ASSIGNMENT
Identify each line in the records below that contains the string "South", and copy those lines.

DATA FOR THE TASK
————

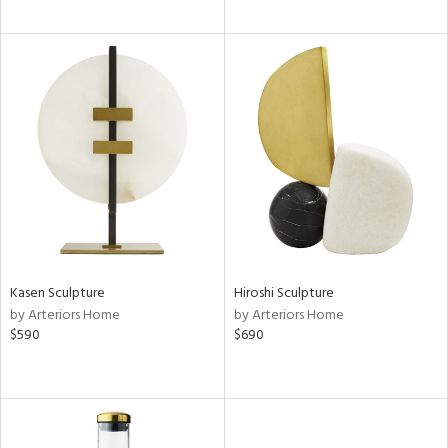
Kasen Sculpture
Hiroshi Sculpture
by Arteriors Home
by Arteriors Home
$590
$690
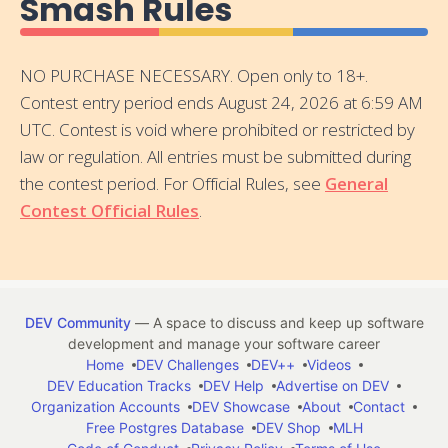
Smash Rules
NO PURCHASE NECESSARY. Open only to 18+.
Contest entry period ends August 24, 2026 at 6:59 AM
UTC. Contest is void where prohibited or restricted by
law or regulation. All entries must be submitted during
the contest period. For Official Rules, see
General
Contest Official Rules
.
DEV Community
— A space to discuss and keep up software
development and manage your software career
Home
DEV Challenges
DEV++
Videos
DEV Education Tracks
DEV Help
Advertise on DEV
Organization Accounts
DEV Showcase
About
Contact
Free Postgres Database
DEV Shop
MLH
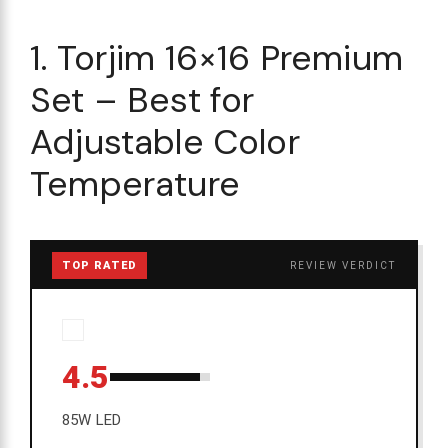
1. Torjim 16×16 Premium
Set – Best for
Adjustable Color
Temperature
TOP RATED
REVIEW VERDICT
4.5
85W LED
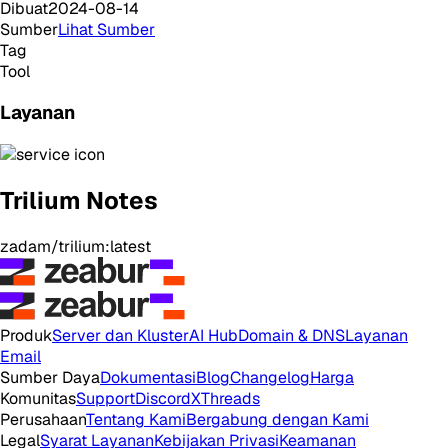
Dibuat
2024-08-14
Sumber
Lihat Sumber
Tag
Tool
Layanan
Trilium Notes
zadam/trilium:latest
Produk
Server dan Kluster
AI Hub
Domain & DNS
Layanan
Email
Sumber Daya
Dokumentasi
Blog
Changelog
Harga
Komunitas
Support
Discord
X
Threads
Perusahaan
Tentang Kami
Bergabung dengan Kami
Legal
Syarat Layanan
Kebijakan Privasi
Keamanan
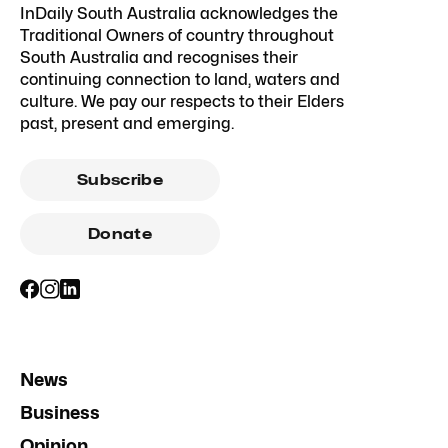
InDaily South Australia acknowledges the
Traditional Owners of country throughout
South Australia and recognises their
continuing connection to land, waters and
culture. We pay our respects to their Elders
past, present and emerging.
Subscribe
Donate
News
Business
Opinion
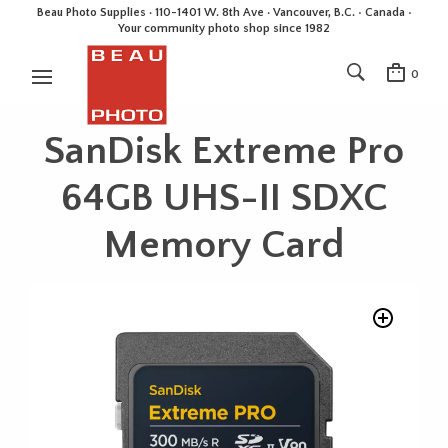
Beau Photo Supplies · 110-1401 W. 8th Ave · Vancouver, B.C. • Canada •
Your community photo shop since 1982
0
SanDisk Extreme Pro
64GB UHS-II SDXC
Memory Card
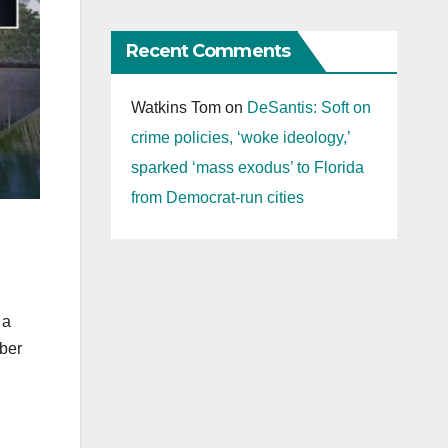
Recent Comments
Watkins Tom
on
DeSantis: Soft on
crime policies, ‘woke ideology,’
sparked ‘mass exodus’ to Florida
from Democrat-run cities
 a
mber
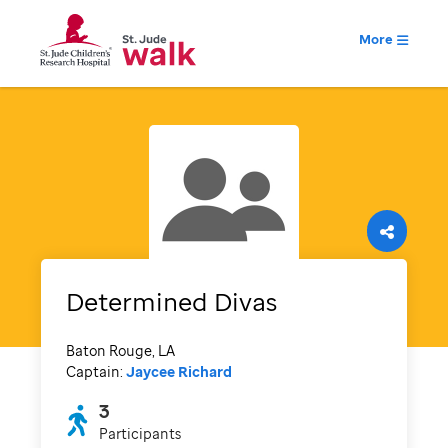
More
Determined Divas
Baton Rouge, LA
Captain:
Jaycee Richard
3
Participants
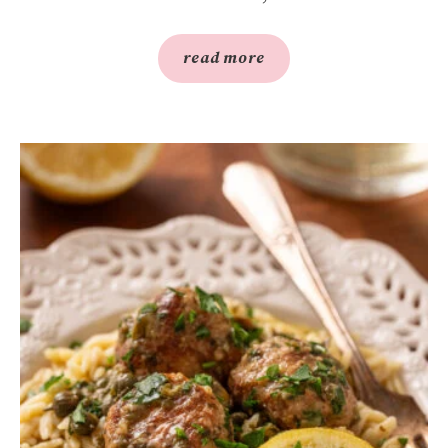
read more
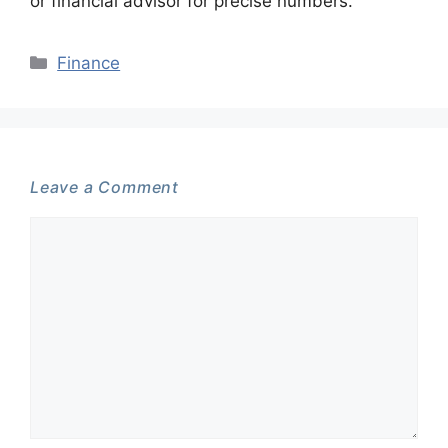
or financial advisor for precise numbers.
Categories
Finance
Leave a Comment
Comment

————

RESPONSE
InDaily South Australia acknowledges the
South Australia and recognises their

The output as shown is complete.